Portrait of "Miss Lydia Irons"
Philadelphia, Pennsylvania
1769
Maker
James Claypoole, Jr. (c. 1743-1822)
Measurements
29 3/4 in x 24 3/4 in
Materials
Oil on canvas
Credit Line
Gift of H. Rodney Sharp
Accession Number
1958.3302
Inscription
“Miss Lydia Irons / Ætatis Suae [“at the age of”] 17 / JC [superim-posed] Pinxt. [“painted”] 1769” painted on back of canvas, now covered by relining and known by a pre-restoration photograph attached to the back of the painting.
Condition Notes
The painting was restored in 1958, which included relining and a new stretcher.
Provenance
Ex colls. Mrs. Joshua (Stella P.) Clayton, H. Rodney Sharp.
Comments
At age 17, Lydia Irons (1752–1798) had her portrait painted, signed, and dated by James Claypoole Jr. of Philadelphia. She is shown in a fashionable silk dress with lace cuffs and trim and a pink rose sprig attached to her stomacher.
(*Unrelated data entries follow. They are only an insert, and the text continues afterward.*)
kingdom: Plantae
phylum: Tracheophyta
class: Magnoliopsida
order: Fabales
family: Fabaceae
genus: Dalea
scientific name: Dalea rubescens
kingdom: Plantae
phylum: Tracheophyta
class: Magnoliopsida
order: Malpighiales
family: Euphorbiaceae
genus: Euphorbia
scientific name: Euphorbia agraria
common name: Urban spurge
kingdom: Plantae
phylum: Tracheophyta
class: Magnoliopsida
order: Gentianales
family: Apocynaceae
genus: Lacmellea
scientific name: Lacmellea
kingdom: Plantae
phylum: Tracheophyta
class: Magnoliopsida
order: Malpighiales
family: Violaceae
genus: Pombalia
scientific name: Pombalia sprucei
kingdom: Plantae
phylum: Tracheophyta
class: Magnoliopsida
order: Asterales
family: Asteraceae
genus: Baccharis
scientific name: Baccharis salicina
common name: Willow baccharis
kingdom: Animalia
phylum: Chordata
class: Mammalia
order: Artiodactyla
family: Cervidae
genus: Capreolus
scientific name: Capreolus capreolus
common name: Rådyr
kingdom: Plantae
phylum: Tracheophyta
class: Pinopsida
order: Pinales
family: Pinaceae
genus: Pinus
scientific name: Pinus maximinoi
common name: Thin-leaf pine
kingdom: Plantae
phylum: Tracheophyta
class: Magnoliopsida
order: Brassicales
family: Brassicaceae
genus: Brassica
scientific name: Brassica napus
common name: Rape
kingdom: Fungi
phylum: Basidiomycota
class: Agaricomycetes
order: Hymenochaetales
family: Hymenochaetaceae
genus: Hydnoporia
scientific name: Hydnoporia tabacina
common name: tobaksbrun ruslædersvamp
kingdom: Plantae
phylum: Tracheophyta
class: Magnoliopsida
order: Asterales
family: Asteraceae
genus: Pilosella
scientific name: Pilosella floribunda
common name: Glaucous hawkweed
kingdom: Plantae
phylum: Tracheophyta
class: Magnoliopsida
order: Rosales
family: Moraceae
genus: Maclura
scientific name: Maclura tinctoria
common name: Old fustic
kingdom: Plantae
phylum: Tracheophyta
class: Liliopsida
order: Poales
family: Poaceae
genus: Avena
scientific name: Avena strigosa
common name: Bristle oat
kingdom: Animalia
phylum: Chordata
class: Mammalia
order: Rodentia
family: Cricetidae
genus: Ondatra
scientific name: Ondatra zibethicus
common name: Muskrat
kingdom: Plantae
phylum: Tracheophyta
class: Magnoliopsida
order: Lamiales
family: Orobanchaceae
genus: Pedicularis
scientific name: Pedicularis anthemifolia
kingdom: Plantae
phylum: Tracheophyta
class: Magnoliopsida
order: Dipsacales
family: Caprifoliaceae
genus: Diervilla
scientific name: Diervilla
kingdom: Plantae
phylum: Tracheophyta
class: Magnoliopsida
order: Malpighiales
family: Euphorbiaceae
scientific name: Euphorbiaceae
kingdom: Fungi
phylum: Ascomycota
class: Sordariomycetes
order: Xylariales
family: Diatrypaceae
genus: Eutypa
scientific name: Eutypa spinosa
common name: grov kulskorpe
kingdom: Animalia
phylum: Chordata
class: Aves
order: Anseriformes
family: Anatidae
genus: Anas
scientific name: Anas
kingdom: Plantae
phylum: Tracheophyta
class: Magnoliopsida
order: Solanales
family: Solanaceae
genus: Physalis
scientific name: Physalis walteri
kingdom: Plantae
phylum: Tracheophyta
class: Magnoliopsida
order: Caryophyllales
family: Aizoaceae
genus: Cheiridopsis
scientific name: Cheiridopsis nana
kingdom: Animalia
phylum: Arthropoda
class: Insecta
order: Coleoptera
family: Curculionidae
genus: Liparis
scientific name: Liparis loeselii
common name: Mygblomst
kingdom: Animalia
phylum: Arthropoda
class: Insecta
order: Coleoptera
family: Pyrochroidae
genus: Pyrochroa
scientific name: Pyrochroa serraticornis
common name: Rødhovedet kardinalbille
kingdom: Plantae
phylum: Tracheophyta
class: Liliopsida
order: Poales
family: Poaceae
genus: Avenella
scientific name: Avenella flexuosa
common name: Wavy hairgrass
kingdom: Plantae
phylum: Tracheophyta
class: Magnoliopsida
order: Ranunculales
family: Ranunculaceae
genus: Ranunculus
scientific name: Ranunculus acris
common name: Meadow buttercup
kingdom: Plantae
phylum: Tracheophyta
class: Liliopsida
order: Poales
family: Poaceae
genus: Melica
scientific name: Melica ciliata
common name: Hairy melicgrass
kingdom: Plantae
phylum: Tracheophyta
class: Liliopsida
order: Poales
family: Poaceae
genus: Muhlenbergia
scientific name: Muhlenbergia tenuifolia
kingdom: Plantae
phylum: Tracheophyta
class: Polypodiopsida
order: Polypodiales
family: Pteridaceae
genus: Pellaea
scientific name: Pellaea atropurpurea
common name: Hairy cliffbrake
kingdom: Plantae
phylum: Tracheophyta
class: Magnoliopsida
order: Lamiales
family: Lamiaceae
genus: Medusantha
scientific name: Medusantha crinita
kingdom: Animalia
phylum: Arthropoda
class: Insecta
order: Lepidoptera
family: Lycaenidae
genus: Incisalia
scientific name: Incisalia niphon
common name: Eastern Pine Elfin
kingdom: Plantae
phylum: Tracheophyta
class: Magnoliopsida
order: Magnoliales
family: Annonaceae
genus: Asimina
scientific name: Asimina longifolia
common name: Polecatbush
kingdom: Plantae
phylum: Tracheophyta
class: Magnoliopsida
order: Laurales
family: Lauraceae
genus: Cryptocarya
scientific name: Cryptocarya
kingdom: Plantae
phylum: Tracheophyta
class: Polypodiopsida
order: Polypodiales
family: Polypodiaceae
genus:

She wears a pearl choker, large earrings, and pearl strands and flowers woven into her hair. She holds a book carefully positioned to show its spine: Sermons to Young Women, written in 1766 by the Rev. James Fordyce, a Scotch Presbyterian cleric. The book instructed young women to be dutiful, submissive, modest (in all respects), supportive of their husbands, and so forth. The book signaled what kind of wife Lydia would make. The rose embellished that profile. Lydia became Mrs. Eleazer McComb about five years later. Both she and her husband succumbed to yellow fever in 1798, leaving three children. See also the portrait of Eleazer McComb (acc. no. 1958.3222).
Bibliography
Portraits in Delaware: 1700–1850 (Wilmington, Del.: National Society of the Colonial Dames of America in the State of Delaware, 1951), 59.